Justamente por ser o Evangelho condensado, esta parábola deve ser incessantemente ouvida e contemplada por todos. Devemos contá-la, proclamá-la e testemunhá-la, sempre de novo, a todos os homens e mulheres que Deus ama.

Ela é a parábola da nossa vida, da nossa história, de cada um dos nossos caminhos.

Longe de uma imagem de um Deus severo, com a lei na mão pronto para nos acusar, Jesus nos revela o rosto de Deus Pai-Mãe de infinita ternura, que se alegra com o retorno de seus filhos à convivência em sua casa. De fato, no Evangelho de hoje, a volta do filho perdido provoca uma “explosão de alegria” no Pai. Sua alegria era tão intensa que ele não poderia esperar para dar início à comemoração. A expressão “depressa” com a qual o pai exorta seus criados denota que o serviço deve ser executado sem demora, pois o filho não pode ficar por mais tempo privado de sua dignidade.

As ordens aos empregados são dadas em voz alta para que todos fiquem sabendo da festa, para que a sua alegria seja conhecida e partilhada por todos.

Ele convida todos a comer, beber e dançar. Uma grande festa tem início, mas não tem fim.

Tão fortemente o pai deseja dar vida a seu filho mais novo que parece quase impaciente. Nada é suficientemente bom. O melhor precisa lhe ser dado.

Ele ordena que o filho seja imediatamente vestido com a túnica luxuosa, como a que é usada nos dias de festa pelos hóspedes ilustres. O filho recupera sua identidade e sua dignidade de filho. O pai lhe dá o anel para honrá-lo como seu filho amado e novamente devolver-lhe a condição de herdeiro e a plenitude de seus direitos. Com as sandálias, é devolvida ao filho a condição do homem livre e de senhor da casa.

Mas o Pai não ama só o filho perdido e reencontrado. Ele ama também aquele que ficou em casa, a seu lado, e que deixou seu coração endurecer. Ele vai ao seu encontro, vai para pedir que participe da alegria do reencontro e da festa. Não o deixa na sua solidão e na sua rejeição. Não acusa seu pecado.
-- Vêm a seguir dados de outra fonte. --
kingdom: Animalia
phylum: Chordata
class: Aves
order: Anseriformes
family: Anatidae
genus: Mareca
O Pai procura também aqueles que têm um coração de pedra, invejoso e legalista. O fato miraculoso não está só em que o pai não renegou o filho mais moço, e sim que tenha sido compreensivo com um homem tão duro, frio e rígido como o filho mais velho, e que continua a chamá-lo de “filho”.
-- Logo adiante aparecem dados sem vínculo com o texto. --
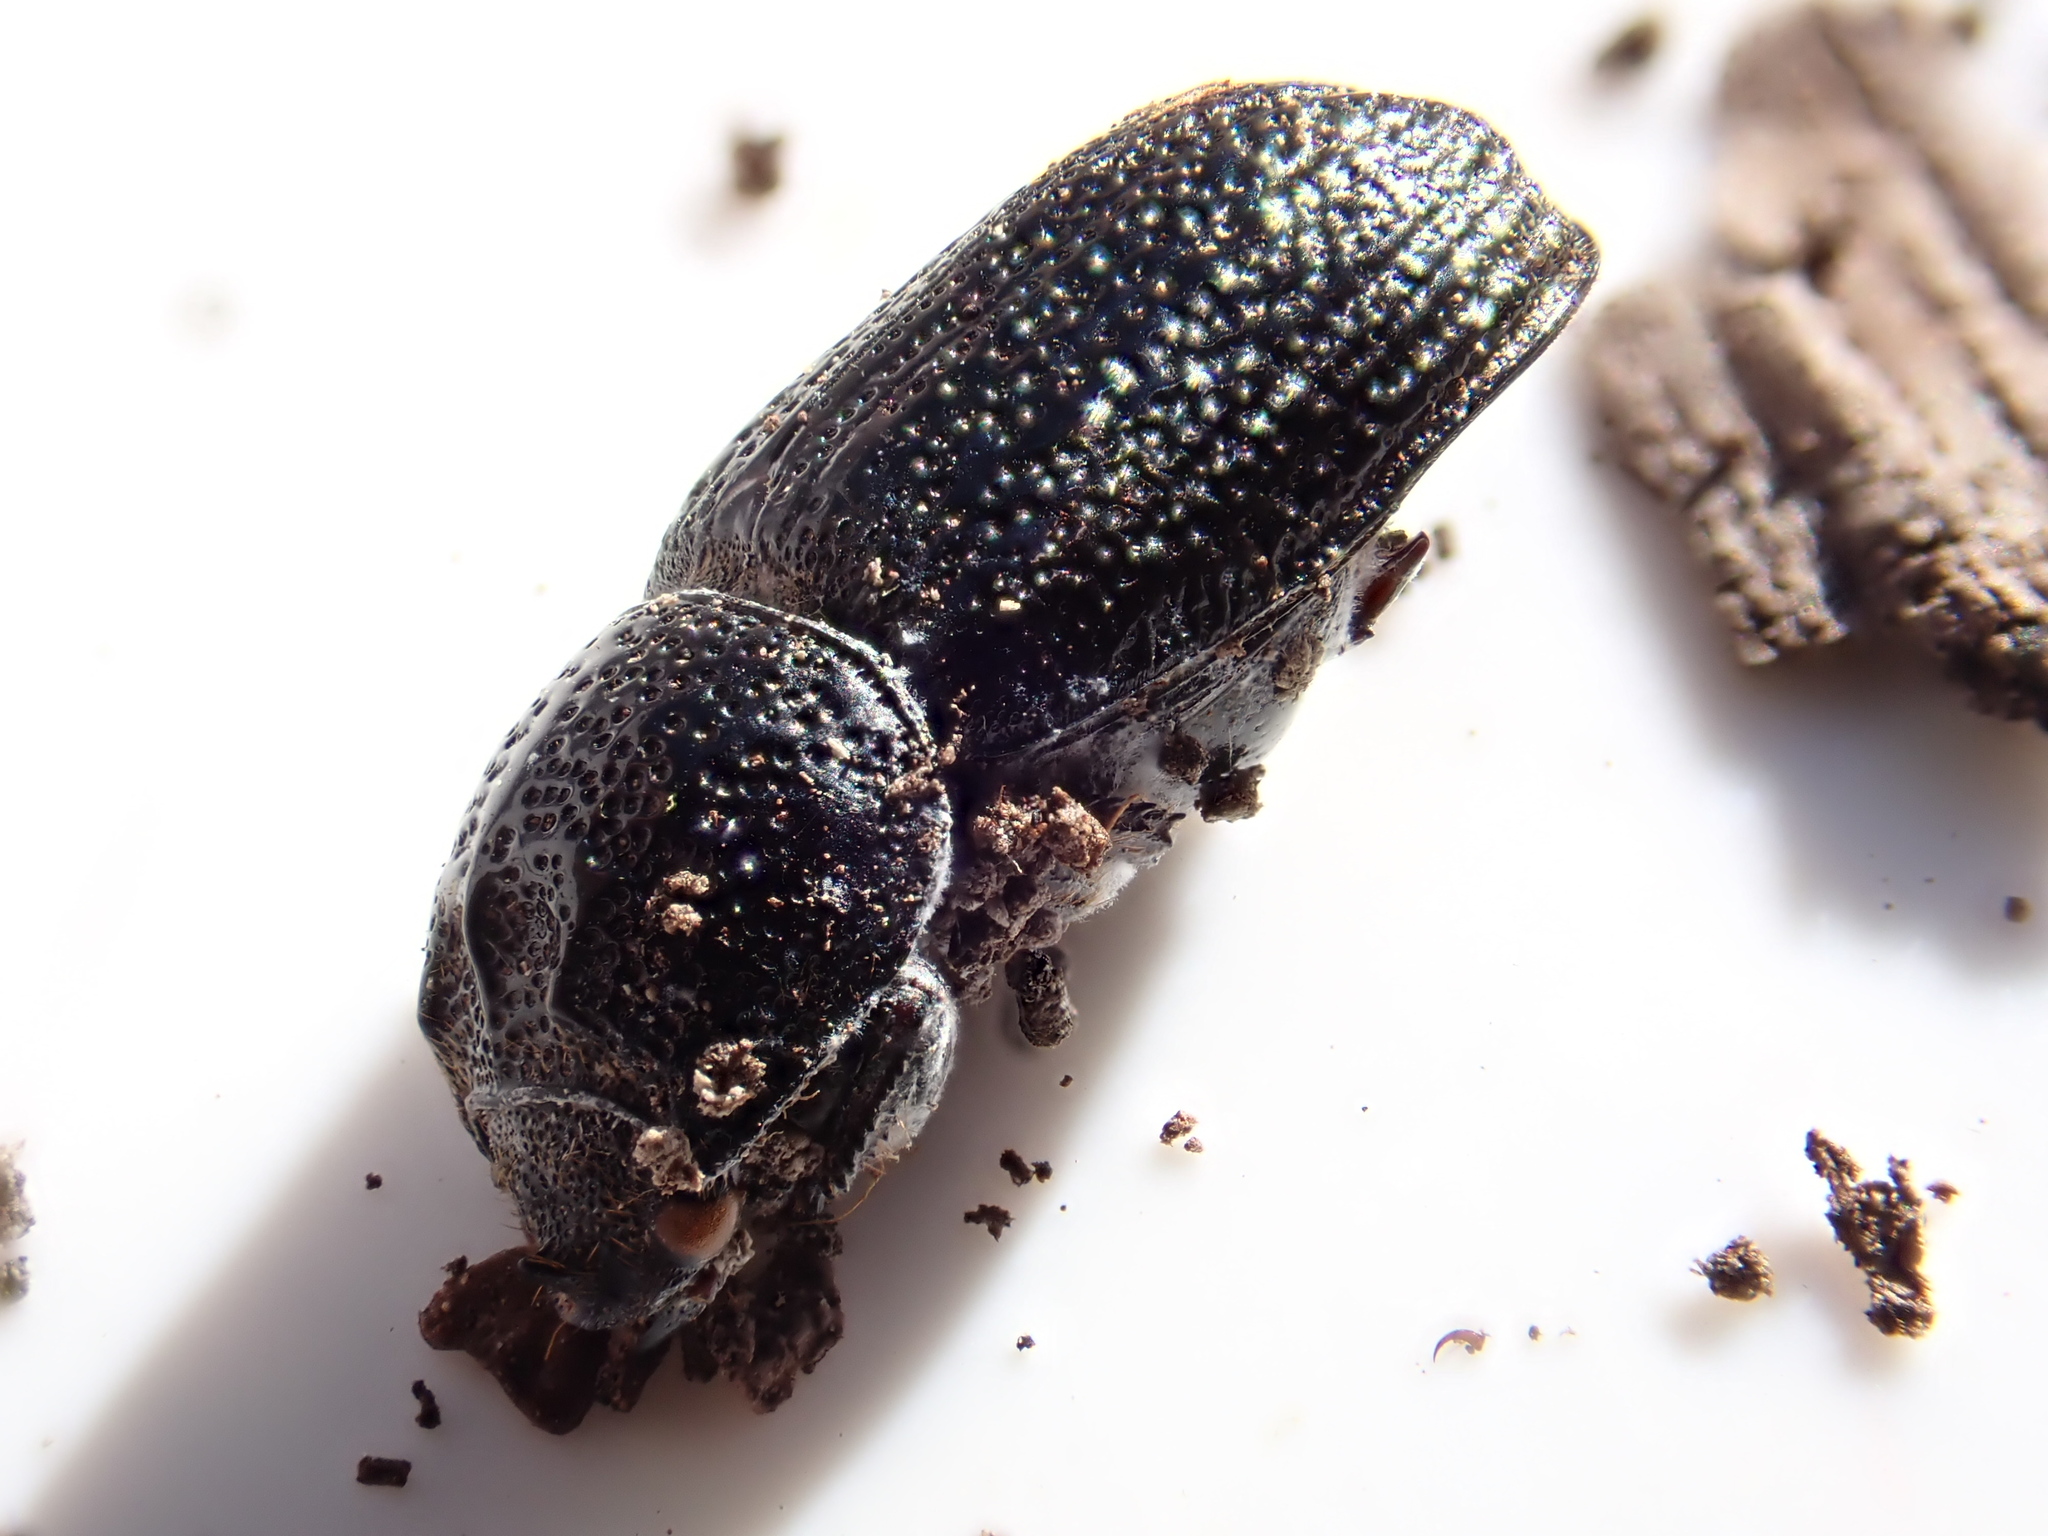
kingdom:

A misericórdia, portanto, é o núcleo do Evangelho. E a misericórdia é o “amor em excesso”. Na misericórdia, Deus sempre nos surpreende, sempre excede nossas estreitas expectativas, para abrir caminho a partir de nossas fragilidades. Só o amor misericordioso de Deus nos reconstrói por dentro, destravando-nos, colocando-nos em movimento e abrindo-nos em direção a um horizonte de sentido, de responsabilidade e compromisso.

Deus, em sua misericórdia reconstrutora,  libera em nós as melhores possibilidades, riquezas escondidas, capacidades, intuições... e nos faz descobrir em nós, nossa verdade mais profunda de pessoas amadas, únicas, sagradas, responsáveis... A misericórdia é expansiva, e desata ricas possibilidades latentes em cada um. Ela impulsiona a ir além de si mesmo.

Podemos concluir afirmando que a misericórdia não é só a mais divina, mas também a mais humana das virtudes. É aquela que melhor revela a natureza do Deus Pai.